** AUFGABEN **
A) An welchem Datum protestierten laut Übungstext die Stuttgart-21-Gegner im Nordflügel?
B) Übersetzen Sie diesen Satz aus dem Übungstext ins Englische: „Am 26. Juli 2010 hatten über 50 Stuttgart-21-Gegner im denkmalgeschützten und leergeräumten Nordflügel gegen dessen Abriss protestiert.“
C) Zitieren Sie aus dem Übungstext die Stelle von „Strafantrag der Bahn“ bis einschließlich „dessen Abriss protestiert.“.

━━ ÜBUNGSTEXT

Strafantrag der Bahn ist zunehmend fragwürdig
Stuttgart, 31. März 2011: Bei der dritten Verhandlung im Prozess um die Besetzung des Nordflügels des Stuttgarter Hauptbahnhofs sprach das Amtsgericht heute Nachmittag erneut milde Strafen aus. Die Richterin blieb mit zehn Tagessätzen zu einkommensabhängig 10 bis 30 Euro an der unteren Grenze des Strafmaßes. Am 26. Juli 2010 hatten über 50 Stuttgart-21-Gegner im denkmalgeschützten und leergeräumten Nordflügel gegen dessen Abriss protestiert.
Das Gericht wertete den Strafantrag, der von der DB Station und Service GmbH gestellt wurde, als zulässig, obwohl im Laufe der Verhandlung klar wurde, dass die Post AG zum Zeitpunkt des Protests noch Nutzungsrechte und damit Hausrecht hatte. Aus dieser Lage heraus hätte die Bahn nach Ansicht des Verteidigers der Parkschützer gar keinen Strafantrag stellen dürfen.

━━━━
━━ ARBEITSMATERIAL

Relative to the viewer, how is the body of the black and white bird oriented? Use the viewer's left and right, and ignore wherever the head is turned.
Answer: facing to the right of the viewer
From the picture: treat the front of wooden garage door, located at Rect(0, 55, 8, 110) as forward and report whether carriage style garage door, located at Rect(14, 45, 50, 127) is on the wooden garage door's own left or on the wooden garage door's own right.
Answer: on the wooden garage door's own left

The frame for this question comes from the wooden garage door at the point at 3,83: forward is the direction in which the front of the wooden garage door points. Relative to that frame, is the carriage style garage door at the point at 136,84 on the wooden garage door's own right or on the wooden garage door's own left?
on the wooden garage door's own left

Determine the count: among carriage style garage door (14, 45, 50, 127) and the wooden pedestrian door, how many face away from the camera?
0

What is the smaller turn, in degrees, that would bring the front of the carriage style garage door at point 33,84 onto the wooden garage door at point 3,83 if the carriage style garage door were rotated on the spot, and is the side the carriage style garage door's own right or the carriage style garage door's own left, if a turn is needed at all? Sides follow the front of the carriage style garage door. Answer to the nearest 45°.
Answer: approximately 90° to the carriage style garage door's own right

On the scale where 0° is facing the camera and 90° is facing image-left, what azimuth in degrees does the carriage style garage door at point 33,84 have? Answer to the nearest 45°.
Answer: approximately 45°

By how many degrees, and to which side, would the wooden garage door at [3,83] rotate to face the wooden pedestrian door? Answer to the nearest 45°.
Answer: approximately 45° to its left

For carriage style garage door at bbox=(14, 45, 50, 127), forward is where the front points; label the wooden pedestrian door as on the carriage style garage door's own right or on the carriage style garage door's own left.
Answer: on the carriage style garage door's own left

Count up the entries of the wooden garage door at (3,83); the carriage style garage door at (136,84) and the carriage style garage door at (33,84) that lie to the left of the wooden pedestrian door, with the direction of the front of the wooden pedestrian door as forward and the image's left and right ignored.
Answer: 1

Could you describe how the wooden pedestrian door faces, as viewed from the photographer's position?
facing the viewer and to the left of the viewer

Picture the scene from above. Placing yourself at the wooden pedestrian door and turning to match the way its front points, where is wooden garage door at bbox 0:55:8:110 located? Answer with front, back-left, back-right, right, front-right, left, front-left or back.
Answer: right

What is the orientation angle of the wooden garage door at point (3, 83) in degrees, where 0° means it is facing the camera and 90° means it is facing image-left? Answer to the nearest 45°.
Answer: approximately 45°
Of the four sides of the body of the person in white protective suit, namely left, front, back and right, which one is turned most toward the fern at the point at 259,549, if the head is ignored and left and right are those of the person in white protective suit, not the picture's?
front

━━━━

** LÖSUNGEN **
A) Am 26. Juli 2010.

B) On July 26, 2010, more than 50 opponents of Stuttgart 21 had protested against its demolition in the listed, cleared-out north wing.

C)
Strafantrag der Bahn ist zunehmend fragwürdig
Stuttgart, 31. März 2011: Bei der dritten Verhandlung im Prozess um die Besetzung des Nordflügels des Stuttgarter Hauptbahnhofs sprach das Amtsgericht heute Nachmittag erneut milde Strafen aus. Die Richterin blieb mit zehn Tagessätzen zu einkommensabhängig 10 bis 30 Euro an der unteren Grenze des Strafmaßes. Am 26. Juli 2010 hatten über 50 Stuttgart-21-Gegner im denkmalgeschützten und leergeräumten Nordflügel gegen dessen Abriss protestiert.